Given data: Begin

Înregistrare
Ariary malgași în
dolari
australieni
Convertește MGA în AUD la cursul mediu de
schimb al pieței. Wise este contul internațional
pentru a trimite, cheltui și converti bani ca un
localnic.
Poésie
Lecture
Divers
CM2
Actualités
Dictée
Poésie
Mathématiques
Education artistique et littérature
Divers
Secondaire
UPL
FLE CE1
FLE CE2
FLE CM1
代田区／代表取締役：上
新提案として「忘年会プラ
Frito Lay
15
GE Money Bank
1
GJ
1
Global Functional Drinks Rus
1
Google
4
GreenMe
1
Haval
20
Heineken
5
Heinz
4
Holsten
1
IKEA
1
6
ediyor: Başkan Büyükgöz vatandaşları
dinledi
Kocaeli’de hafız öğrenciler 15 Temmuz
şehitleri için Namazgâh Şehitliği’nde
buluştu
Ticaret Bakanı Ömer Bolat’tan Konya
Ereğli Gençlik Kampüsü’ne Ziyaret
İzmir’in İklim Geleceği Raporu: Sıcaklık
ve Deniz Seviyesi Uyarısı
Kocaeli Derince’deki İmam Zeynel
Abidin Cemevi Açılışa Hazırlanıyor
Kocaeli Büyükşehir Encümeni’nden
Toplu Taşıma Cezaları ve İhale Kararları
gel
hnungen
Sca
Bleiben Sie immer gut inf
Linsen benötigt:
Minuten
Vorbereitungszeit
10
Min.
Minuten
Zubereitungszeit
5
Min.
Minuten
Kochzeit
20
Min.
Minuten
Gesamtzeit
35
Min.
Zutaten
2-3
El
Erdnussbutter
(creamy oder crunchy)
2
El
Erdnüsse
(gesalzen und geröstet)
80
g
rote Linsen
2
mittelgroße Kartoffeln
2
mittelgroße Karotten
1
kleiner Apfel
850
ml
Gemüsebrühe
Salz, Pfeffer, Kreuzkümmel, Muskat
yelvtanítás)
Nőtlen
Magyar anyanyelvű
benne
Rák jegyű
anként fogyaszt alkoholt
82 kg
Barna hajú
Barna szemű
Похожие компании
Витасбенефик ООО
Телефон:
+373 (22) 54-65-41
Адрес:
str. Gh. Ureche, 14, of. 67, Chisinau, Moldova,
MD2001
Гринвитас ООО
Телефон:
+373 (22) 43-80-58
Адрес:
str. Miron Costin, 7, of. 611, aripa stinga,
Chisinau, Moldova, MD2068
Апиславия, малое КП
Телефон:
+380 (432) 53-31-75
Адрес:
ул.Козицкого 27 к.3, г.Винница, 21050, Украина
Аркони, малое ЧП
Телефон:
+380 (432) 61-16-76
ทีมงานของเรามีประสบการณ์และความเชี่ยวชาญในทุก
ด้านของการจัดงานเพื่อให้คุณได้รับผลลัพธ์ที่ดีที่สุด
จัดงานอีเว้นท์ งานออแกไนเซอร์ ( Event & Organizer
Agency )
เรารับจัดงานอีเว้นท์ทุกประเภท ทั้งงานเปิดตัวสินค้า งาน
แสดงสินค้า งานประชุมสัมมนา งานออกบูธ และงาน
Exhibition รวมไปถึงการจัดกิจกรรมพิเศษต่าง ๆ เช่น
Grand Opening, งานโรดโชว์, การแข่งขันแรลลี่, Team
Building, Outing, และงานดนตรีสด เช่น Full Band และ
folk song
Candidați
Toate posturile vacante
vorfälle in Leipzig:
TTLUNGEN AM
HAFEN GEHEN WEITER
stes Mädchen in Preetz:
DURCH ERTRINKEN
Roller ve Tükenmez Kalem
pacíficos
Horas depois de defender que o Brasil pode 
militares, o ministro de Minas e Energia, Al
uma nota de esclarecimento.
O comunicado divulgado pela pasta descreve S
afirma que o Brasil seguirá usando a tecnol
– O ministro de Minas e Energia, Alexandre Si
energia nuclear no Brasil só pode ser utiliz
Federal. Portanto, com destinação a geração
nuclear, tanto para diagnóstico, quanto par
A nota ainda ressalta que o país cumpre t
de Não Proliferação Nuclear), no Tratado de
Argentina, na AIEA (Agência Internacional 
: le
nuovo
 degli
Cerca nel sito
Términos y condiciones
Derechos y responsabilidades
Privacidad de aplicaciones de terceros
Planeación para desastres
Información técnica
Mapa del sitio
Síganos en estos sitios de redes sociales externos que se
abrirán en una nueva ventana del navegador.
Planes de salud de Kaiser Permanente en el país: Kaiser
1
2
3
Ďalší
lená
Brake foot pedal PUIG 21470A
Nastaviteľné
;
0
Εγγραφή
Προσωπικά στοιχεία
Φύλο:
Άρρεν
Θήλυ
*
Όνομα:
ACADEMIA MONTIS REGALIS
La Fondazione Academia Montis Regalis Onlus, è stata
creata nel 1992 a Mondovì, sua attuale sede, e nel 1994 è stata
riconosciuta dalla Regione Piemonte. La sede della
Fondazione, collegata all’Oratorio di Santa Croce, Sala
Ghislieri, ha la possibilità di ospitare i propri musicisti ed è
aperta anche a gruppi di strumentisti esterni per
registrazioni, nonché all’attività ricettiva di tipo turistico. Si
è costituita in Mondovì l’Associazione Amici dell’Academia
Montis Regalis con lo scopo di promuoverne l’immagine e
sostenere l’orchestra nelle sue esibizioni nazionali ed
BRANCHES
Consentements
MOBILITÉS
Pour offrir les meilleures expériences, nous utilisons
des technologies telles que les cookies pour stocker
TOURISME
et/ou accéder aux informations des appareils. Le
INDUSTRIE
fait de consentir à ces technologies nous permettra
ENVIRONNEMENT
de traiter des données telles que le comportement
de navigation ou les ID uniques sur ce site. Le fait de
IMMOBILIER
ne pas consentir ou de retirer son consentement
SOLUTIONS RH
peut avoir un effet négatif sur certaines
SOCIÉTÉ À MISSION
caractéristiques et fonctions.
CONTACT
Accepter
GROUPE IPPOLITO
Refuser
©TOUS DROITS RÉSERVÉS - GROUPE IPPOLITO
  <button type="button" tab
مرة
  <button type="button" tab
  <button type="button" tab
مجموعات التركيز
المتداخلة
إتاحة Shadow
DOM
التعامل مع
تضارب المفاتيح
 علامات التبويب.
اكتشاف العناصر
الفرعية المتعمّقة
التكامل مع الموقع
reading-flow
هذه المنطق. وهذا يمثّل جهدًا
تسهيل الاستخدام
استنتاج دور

Given data: End

> _Work task_:
Reproduce the text of every item above, line by line, with no changes.

> _Task response_:
Înregistrare
Ariary malgași în
dolari
australieni
Convertește MGA în AUD la cursul mediu de
schimb al pieței. Wise este contul internațional
pentru a trimite, cheltui și converti bani ca un
localnic.
Poésie
Lecture
Divers
CM2
Actualités
Dictée
Poésie
Mathématiques
Education artistique et littérature
Divers
Secondaire
UPL
FLE CE1
FLE CE2
FLE CM1
代田区／代表取締役：上
新提案として「忘年会プラ
Frito Lay
15
GE Money Bank
1
GJ
1
Global Functional Drinks Rus
1
Google
4
GreenMe
1
Haval
20
Heineken
5
Heinz
4
Holsten
1
IKEA
1
6
ediyor: Başkan Büyükgöz vatandaşları
dinledi
Kocaeli’de hafız öğrenciler 15 Temmuz
şehitleri için Namazgâh Şehitliği’nde
buluştu
Ticaret Bakanı Ömer Bolat’tan Konya
Ereğli Gençlik Kampüsü’ne Ziyaret
İzmir’in İklim Geleceği Raporu: Sıcaklık
ve Deniz Seviyesi Uyarısı
Kocaeli Derince’deki İmam Zeynel
Abidin Cemevi Açılışa Hazırlanıyor
Kocaeli Büyükşehir Encümeni’nden
Toplu Taşıma Cezaları ve İhale Kararları
gel
hnungen
Sca
Bleiben Sie immer gut inf
Linsen benötigt:
Minuten
Vorbereitungszeit
10
Min.
Minuten
Zubereitungszeit
5
Min.
Minuten
Kochzeit
20
Min.
Minuten
Gesamtzeit
35
Min.
Zutaten
2-3
El
Erdnussbutter
(creamy oder crunchy)
2
El
Erdnüsse
(gesalzen und geröstet)
80
g
rote Linsen
2
mittelgroße Kartoffeln
2
mittelgroße Karotten
1
kleiner Apfel
850
ml
Gemüsebrühe
Salz, Pfeffer, Kreuzkümmel, Muskat
yelvtanítás)
Nőtlen
Magyar anyanyelvű
benne
Rák jegyű
anként fogyaszt alkoholt
82 kg
Barna hajú
Barna szemű
Похожие компании
Витасбенефик ООО
Телефон:
+373 (22) 54-65-41
Адрес:
str. Gh. Ureche, 14, of. 67, Chisinau, Moldova,
MD2001
Гринвитас ООО
Телефон:
+373 (22) 43-80-58
Адрес:
str. Miron Costin, 7, of. 611, aripa stinga,
Chisinau, Moldova, MD2068
Апиславия, малое КП
Телефон:
+380 (432) 53-31-75
Адрес:
ул.Козицкого 27 к.3, г.Винница, 21050, Украина
Аркони, малое ЧП
Телефон:
+380 (432) 61-16-76
ทีมงานของเรามีประสบการณ์และความเชี่ยวชาญในทุก
ด้านของการจัดงานเพื่อให้คุณได้รับผลลัพธ์ที่ดีที่สุด
จัดงานอีเว้นท์ งานออแกไนเซอร์ ( Event & Organizer
Agency )
เรารับจัดงานอีเว้นท์ทุกประเภท ทั้งงานเปิดตัวสินค้า งาน
แสดงสินค้า งานประชุมสัมมนา งานออกบูธ และงาน
Exhibition รวมไปถึงการจัดกิจกรรมพิเศษต่าง ๆ เช่น
Grand Opening, งานโรดโชว์, การแข่งขันแรลลี่, Team
Building, Outing, และงานดนตรีสด เช่น Full Band และ
folk song
Candidați
Toate posturile vacante
vorfälle in Leipzig:
TTLUNGEN AM
HAFEN GEHEN WEITER
stes Mädchen in Preetz:
DURCH ERTRINKEN
Roller ve Tükenmez Kalem
pacíficos
Horas depois de defender que o Brasil pode 
militares, o ministro de Minas e Energia, Al
uma nota de esclarecimento.
O comunicado divulgado pela pasta descreve S
afirma que o Brasil seguirá usando a tecnol
– O ministro de Minas e Energia, Alexandre Si
energia nuclear no Brasil só pode ser utiliz
Federal. Portanto, com destinação a geração
nuclear, tanto para diagnóstico, quanto par
A nota ainda ressalta que o país cumpre t
de Não Proliferação Nuclear), no Tratado de
Argentina, na AIEA (Agência Internacional 
: le
nuovo
 degli
Cerca nel sito
Términos y condiciones
Derechos y responsabilidades
Privacidad de aplicaciones de terceros
Planeación para desastres
Información técnica
Mapa del sitio
Síganos en estos sitios de redes sociales externos que se
abrirán en una nueva ventana del navegador.
Planes de salud de Kaiser Permanente en el país: Kaiser
1
2
3
Ďalší
lená
Brake foot pedal PUIG 21470A
Nastaviteľné
;
0
Εγγραφή
Προσωπικά στοιχεία
Φύλο:
Άρρεν
Θήλυ
*
Όνομα:
ACADEMIA MONTIS REGALIS
La Fondazione Academia Montis Regalis Onlus, è stata
creata nel 1992 a Mondovì, sua attuale sede, e nel 1994 è stata
riconosciuta dalla Regione Piemonte. La sede della
Fondazione, collegata all’Oratorio di Santa Croce, Sala
Ghislieri, ha la possibilità di ospitare i propri musicisti ed è
aperta anche a gruppi di strumentisti esterni per
registrazioni, nonché all’attività ricettiva di tipo turistico. Si
è costituita in Mondovì l’Associazione Amici dell’Academia
Montis Regalis con lo scopo di promuoverne l’immagine e
sostenere l’orchestra nelle sue esibizioni nazionali ed
BRANCHES
Consentements
MOBILITÉS
Pour offrir les meilleures expériences, nous utilisons
des technologies telles que les cookies pour stocker
TOURISME
et/ou accéder aux informations des appareils. Le
INDUSTRIE
fait de consentir à ces technologies nous permettra
ENVIRONNEMENT
de traiter des données telles que le comportement
de navigation ou les ID uniques sur ce site. Le fait de
IMMOBILIER
ne pas consentir ou de retirer son consentement
SOLUTIONS RH
peut avoir un effet négatif sur certaines
SOCIÉTÉ À MISSION
caractéristiques et fonctions.
CONTACT
Accepter
GROUPE IPPOLITO
Refuser
©TOUS DROITS RÉSERVÉS - GROUPE IPPOLITO
  <button type="button" tab
مرة
  <button type="button" tab
  <button type="button" tab
مجموعات التركيز
المتداخلة
إتاحة Shadow
DOM
التعامل مع
تضارب المفاتيح
 علامات التبويب.
اكتشاف العناصر
الفرعية المتعمّقة
التكامل مع الموقع
reading-flow
هذه المنطق. وهذا يمثّل جهدًا
تسهيل الاستخدام
استنتاج دور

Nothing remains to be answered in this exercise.